# [Kutipan Terpilih]

* * *

Imam Malik melihat istihsan itu
sebagai kemaslahatan yang sifatnya juz’i, yang dinilai lebih baik untuk
diambil dan diamalkan ketimbang kemaslahatan yang ada pada hukum sebelumnya.
Sebab hukum awal tersebut tidak atau belum bisa mengaktualkan maqashid al-Syari’ah
yang sifatnya memaslahatkan umat dalam kehidupannya. Sedangkan Ibnu al-Arabi
menilai bahwa istihsan untuk hukum yang dipalingkan tersebut hanyalah bersifat
pengecualian untuk kasus tertentu. Sedangkan untuk kasus boleh jadi masih bisa
untuk dipakai.
3.
Istihan Menurut Ulama Uhul mazhab
Hanbali
a)
Al-Thufi dan bukunya Mukhtashar:
الاستحسان أنه العدول بحكم المسألة عن نظائرها لدليل شرعي خاص[11]
“beralihnya mujtahid dalam
menetapkan hukum terhadap suatu masalah dari yang sebanding dengannya itu
karena adanya dalil syara’ yang lebih khusus.”
b)
Ibnu Qudamah dalam bukunya Raudhah
an-Nazhirah merumuskan istihsan ke dalam tiga makna:
-
العدول بحكم المسألة عن نظائرها لدليل خاص من كتاب أو سنة (beralihnya
mujtahid dalam menetapkan hukum terhadap suatu masalah dari yang sebanding
dengannya itu karena adanya dalil yang khusus dalam al-Qur’an atau sunnah).
-
ما يستحسنه المجتهد بعقله (sesuatu yang dipandang
baik oleh mujtahid menurut akalnya).
-
دليل ينقدح في نفس المجتهد لا يقدر على التعبير عنه [12] (dalil yang muncul dalam diri mujtahid
yang ia tidak mampu untuk menjelaskannya).

* * *

# [Data yang Disediakan]
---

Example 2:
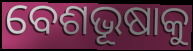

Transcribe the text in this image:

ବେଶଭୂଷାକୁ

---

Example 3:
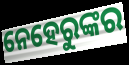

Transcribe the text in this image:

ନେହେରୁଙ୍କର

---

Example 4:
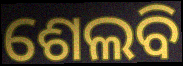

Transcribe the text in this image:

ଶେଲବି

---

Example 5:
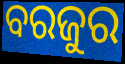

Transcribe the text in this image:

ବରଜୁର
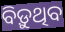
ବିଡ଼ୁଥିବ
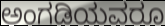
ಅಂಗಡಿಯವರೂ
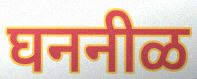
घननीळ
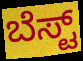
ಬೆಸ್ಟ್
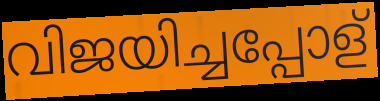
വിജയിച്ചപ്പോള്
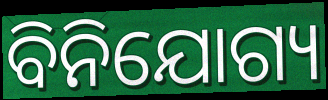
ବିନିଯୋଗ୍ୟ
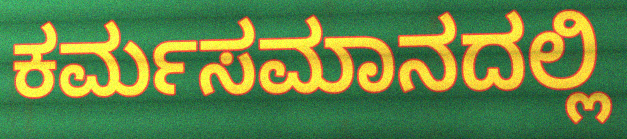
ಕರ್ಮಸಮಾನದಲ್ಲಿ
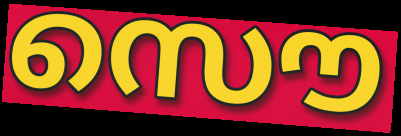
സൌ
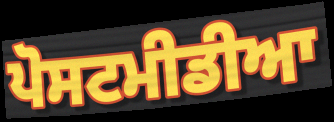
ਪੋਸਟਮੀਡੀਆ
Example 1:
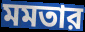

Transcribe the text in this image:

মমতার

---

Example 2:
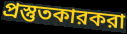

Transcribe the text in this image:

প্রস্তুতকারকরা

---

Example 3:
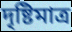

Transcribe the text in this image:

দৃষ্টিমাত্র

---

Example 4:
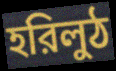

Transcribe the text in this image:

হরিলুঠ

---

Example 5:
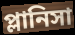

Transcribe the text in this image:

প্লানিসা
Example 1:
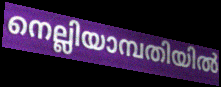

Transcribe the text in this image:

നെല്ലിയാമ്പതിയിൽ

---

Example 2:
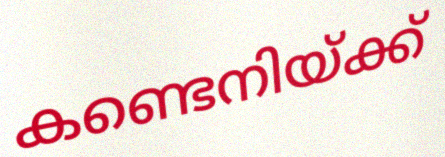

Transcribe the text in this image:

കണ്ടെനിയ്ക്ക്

* * *

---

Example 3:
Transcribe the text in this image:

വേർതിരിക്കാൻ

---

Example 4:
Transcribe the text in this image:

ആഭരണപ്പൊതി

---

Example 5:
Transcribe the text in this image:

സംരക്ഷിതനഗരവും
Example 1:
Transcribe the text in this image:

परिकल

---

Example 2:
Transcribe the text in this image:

* * *

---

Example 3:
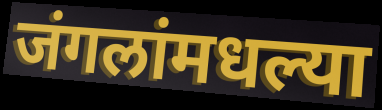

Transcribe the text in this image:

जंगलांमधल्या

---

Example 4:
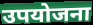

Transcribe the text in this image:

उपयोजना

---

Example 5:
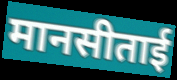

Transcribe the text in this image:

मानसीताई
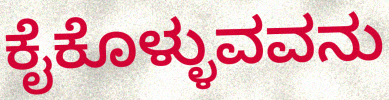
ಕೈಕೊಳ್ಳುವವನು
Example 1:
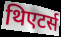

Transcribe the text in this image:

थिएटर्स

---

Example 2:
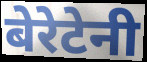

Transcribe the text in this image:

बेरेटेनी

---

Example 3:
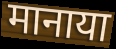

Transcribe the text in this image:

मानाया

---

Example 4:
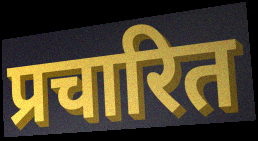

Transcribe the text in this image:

* * *

# [Tugas yang Dikerjakan]
1. Jawablah pertanyaan berikut berdasarkan kutipan tentang istihsan:
(a) Bagaimana Imam Malik memandang istihsan?
(b) Dalam buku apa Ibnu Qudamah merumuskan istihsan ke dalam tiga makna?
(c) Menurut Ibnu al-Arabi, istihsan untuk hukum yang dipalingkan hanyalah bersifat apa?
2. Sebutkan semua nama ulama yang disebut dalam kutipan tentang istihsan.
3. Tuliskan lanjutan kutipan tentang istihsan, dimulai setelah kalimat terakhir yang tercantum.

# [Jawaban per Tugas]
1.
(a) Imam Malik memandang istihsan sebagai kemaslahatan yang sifatnya juz’i, yang dinilai lebih baik untuk diambil dan diamalkan ketimbang kemaslahatan yang ada pada hukum sebelumnya.
(b) Ibnu Qudamah merumuskannya dalam buku Raudhah an-Nazhirah.
(c) Menurut Ibnu al-Arabi, istihsan itu hanyalah bersifat pengecualian untuk kasus tertentu.

2. Imam Malik, Ibnu al-Arabi, Al-Thufi, dan Ibnu Qudamah.

3.
Definisi
istihsan pertama yang berlaku di kalangan ulama Hanbali di atas dapat
disimpulkan bahwa seorang mujtahid tidak menetapkan hukum sebagaimana yang
ditetapkan pada kasus yang sejenis dengan kasus itu karena ia mengikuti dalil
lain dari al-Qur’an dan sunnah yang dinilai lebih khusus dan lebih cocok untuk
diamalkan. Definisi pertama ini tidak paling cocok menurut mazhab Hanbali dan
yang lainnya.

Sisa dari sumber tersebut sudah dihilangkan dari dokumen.